Wir haben versucht, mit diesem Heft einen Überblick über aktuelle Sichtweisen und Ansätze in der Behandlung stoffgebundener Süchte, insbesondere der Alkoholabhängigkeit, zu geben.

Manches, was wir in den letzten Jahren sehen, bietet erheblichen Anlass zur Sorge: Die Biografien unserer Suchtpatienten und -patientinnen wirken immer desorganisierter, stabile Beziehungen, Ausbildungswege, soziale Ressourcen sind manchmal nur schwer zu finden. Wir sehen immer jüngere Menschen mit schwersten Intoxikationen aufgrund von Substanzmischungen, die umfangreiche intensivmedizinische Maßnahmen notwendig machen, um das Leben der Patienten zu retten. Insbesondere der Gebrauch unterschiedlicher Reinigungsmittel scheint hier eine neue Dimension einzuleiten, die medizinisch wie psychotherapeutisch alles von uns fordert, was wir können: Neben individualpsychotherapeutisch ausgelegten Konzepten wird schon im Rahmen der Motivationsförderung deutlich, dass der Förderung sozialer Kompetenzen, Ressourcen und Kontakte eine große Bedeutung zukommt (siehe Beitrag von Lindenmeyer in diesem Heft). Nicht umsonst sind die Gruppenbehandlung und die Selbsthilfebewegung in diesem Feld über Jahrzehnte hinweg ein Kern der Therapie.

Gleichzeitig sind wir weiterhin konfrontiert mit hohen Abbruchraten in der Behandlung und Rückfallraten im Verlauf, die manch einem die Entscheidung, Suchttherapeut werden zu wollen, von vornherein als Masochismus erscheinen lässt.

Dabei leben wir in einer Welt, in der kaum eine Sportveranstaltung nicht von einem Hersteller von alkoholischen Getränken beworben wird. So entsteht der Eindruck, dass unterschiedliche Substanzen in ihrer Gefährlichkeit leicht mit allgemeingültigen Einschätzungen belegt werden, die im vielfach verborgenen Alltag von Menschen mit Abhängigkeitserkrankungen eine andere Dimension erhalten: Vermutlich ist für jeden Einzelnen die Substanz am gefährlichsten, die ihm oder ihr in bestimmten Situationen am nächsten ist: sei es zum Feiern, zum Ärgern, zum Trauern oder zum „Dampf“ ablassen.

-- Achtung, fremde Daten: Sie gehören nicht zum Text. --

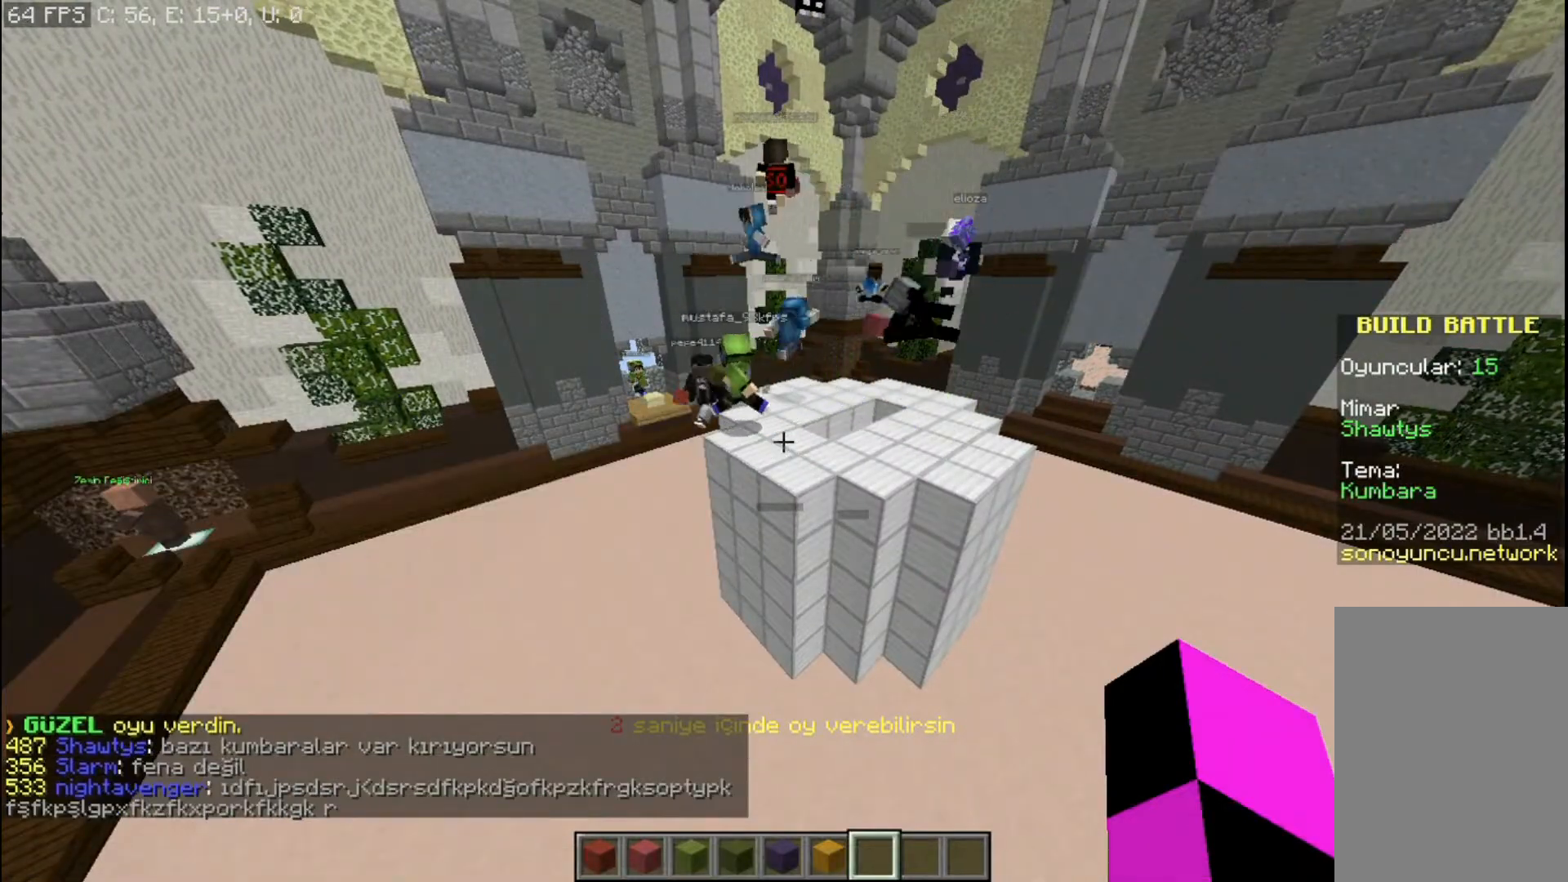
{"keys": [], "mouse": [], "events": []}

Die einmal gezogene Linie Kokain, das Besäufnis unter Kollegen sind nach wie vor je nach sozialem Kontext nicht nur normal, sondern weiterhin durchaus auch Ausdruck von Kompetenz oder zumindest schnell normalisierter Affektregulation.

Wenn Sie, liebe Leser, denken, es hätte sich schon längst ein anderes gesellschaftliches Bewusstsein zum Suchtmittelgebrauch eingestellt, so wird in den Beiträgen der Autoren dieses Heftes eines deutlich: Dem ist wohl nicht so. Vielmehr gilt es, gerade dem in der Lebensgeschichte frühzeitigen Gebrauch von Suchtmitteln zu begegnen, um etwas aufzubauen, wofür es sich lohnt, schmerzhafte Entzugs- und Entwöhnungsbehandlungen auf sich zu nehmen: Beruf, geliebte Freizeitaktivitäten und soziale Bindungen. Denn niemand kann sich sicher sein, dass es ihn oder sie nicht erwischt. Ohne eine moralistische Haltung vertreten zu wollen, ist doch eigentlich klar, wie es passiert: gelegentlich ein Glas Wein oder das obligatorische Bier am Ende des Arbeitstags, die Schlaftablette, weil gerade so viel los ist; diese Mechanismen dürften auch wir Therapeuten nur allzu gut kennen. „Gründe“, die diese Mechanismen aus dem Ruder laufen lassen, sind ebenso leicht gefunden: das Eheproblem, die pflegebedürftige Mutter, die neue Chefin, die Fusion der Firma, die Agentur für Arbeit, oder nicht vorhergesehene finanzielle Probleme … Die Liste ist endlos erweiterbar.

Und weil uns das Problem mit der Sucht eigentlich so nah ist, stellt es uns in unserem Behandlungsalltag vor so große Herausforderungen: Da ist der Patient mit seiner Psychoseerkrankung, der nun wirklich nichts dafür kann und Herr F. müsste einfach nur aufhören … tut er aber nicht, sondern war jetzt schon zum vierten Mal in der Klinik …

Was hilft uns in dieser nach Resignation klingenden kognitiven Schleife? Zwei Sätze möchten wir Ihnen am Ende dieses und zum Anfang des neuen Jahres dazu mitgeben: Menschen mit Suchterkrankungen haben ein besonderes Privileg: Sie leiden unter einer chronischen Erkrankung, die sie aus eigener Kraft zum Stillstand bringen können. Dies ist bei anderen Erkrankungen, wie z. B. Asthma oder chronischen Gelenkerkrankungen nicht so. Und diese Kräfte zu stärken, das ist u. a. unsere Aufgabe, denn: Von den Begründern der Anonymen Alkoholiker, in einigen Quellen „Bill“ und „Bob“ genannt, wird berichtet, sie hätten vor Gründung dieses so überaus wirksamen Behandlungsbausteins beide jeweils über 30 stationäre Entgiftungen hinter sich gebracht …

Wir wissen also schlicht und ergreifend nicht, wann jemand die therapeutische Botschaft hören kann und dann die Kraft findet, sein Verhalten zu ändern. Solange es einen einzigen Menschen gibt, der nach 120 Entgiftungen beschließt, ohne Suchtmittel zu leben, sollte uns das Mut machen, bei uns selbst oder bei einem Kollegen oder einer Kollegin, die gerade etwas weniger resigniert daherkommt, die Anteile zu aktivieren, die an die Kraft unserer Suchtpatienten und -patientinnen glauben können … Vermutlich hilft das dann auch für die Menschen, die demnächst mit anderen längerfristigen Veränderungsthemen zu uns kommen …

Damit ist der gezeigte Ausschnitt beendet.